There’s more: In June, Visa-backed startup Nium said it would acquire Ixaris to improve its cross-border payment solutions. Ingenico ePayments conducted a brisk pandemic business in helping travel companies expand contactless transactions beyond the airline industry. A Danish startup also announced in July it would tackle corporate travel payments.

For more context on the payments upheaval, Skift Research released this month a report Why Hotels Need to Make Payment Tech a Priority. (Free excerpt, here.)

Consider the payment-related steps Voxel claims to serve to get a sense of the bigger picture issues plaguing the travel sector. The vendor aims to help a supplier or agency retrieve a reservation from a distribution partner, such as a global distribution system or a channel manager; choose and generate the optimal payment method for that booking, take out exchange rate insurance that mitigates exposure from exchange rate fluctuations; distribute the payment directly to the hotel; receive and reconcile the electronic invoice; settle the transactions; and send a reconciliation report to the payer and the payee—all boring but important tasks.
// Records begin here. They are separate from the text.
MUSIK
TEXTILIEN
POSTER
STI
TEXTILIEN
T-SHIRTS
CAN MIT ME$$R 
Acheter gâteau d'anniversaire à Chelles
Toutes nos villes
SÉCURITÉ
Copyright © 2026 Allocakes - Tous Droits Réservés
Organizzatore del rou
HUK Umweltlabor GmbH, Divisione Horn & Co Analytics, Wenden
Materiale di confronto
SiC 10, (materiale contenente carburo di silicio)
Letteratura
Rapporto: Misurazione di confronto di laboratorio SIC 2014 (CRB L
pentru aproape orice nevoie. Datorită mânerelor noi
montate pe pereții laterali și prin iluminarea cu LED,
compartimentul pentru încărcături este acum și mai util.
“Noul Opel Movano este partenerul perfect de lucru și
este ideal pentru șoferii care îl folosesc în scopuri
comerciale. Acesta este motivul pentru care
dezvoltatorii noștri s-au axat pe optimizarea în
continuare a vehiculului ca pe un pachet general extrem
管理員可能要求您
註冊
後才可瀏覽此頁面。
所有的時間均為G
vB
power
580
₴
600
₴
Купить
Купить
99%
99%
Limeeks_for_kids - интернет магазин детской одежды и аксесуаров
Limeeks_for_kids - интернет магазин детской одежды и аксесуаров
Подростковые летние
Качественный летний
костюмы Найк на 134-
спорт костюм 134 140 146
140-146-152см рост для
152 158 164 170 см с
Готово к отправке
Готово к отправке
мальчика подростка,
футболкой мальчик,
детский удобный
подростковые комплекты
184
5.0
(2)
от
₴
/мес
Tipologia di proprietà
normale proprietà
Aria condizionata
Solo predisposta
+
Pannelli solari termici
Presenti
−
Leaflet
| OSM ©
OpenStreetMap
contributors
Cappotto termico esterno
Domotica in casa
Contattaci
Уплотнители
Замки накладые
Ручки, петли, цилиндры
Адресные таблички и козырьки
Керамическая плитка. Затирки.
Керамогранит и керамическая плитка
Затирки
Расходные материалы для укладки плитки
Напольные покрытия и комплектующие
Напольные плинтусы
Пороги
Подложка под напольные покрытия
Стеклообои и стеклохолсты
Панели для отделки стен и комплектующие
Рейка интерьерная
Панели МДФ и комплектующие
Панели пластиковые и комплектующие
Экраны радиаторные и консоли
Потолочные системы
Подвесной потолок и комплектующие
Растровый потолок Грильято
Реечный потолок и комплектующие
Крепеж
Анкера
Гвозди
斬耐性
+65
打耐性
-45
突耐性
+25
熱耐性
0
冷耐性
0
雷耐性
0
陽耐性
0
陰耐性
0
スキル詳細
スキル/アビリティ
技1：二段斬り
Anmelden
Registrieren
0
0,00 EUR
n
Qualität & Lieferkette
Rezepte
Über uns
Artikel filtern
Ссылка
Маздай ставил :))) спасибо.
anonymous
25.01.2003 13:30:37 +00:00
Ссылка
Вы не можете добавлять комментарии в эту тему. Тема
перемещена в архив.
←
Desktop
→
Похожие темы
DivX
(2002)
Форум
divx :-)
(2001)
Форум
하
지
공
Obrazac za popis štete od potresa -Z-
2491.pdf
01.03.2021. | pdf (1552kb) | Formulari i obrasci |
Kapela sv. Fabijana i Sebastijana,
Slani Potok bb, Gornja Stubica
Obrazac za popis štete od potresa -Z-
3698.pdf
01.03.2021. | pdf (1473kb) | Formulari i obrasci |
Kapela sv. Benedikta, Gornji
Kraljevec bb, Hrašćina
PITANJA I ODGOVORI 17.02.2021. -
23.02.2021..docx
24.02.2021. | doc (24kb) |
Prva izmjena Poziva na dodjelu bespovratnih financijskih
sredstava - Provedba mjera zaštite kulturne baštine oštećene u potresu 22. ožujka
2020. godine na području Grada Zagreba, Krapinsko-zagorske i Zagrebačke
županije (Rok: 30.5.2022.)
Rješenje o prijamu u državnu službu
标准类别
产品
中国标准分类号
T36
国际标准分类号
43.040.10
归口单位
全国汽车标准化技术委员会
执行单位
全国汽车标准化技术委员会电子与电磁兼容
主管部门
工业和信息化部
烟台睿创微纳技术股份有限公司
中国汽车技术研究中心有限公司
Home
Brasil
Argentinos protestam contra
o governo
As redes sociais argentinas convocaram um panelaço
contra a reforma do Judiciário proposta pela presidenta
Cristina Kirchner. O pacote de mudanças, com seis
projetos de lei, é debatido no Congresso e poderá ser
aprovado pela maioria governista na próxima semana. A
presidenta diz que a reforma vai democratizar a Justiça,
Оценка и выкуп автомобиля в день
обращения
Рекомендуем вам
Voxel claimed that this merger would add seamless digital connectivity with Amadeus, Sabre, and Travelport — three companies that link airline content with travel agencies. It will also add a decision engine that attempts to optimize the management of electronic means of payment and eliminate all error-prone manual procedures.

Voxel will endeavor to keep Troovo’s clients, which include hotel consolidator Webbeds and travel agency group FlightCentre. In June 200, Amadeus and Troovo entered into a partnership to automate business-to-business travel payments.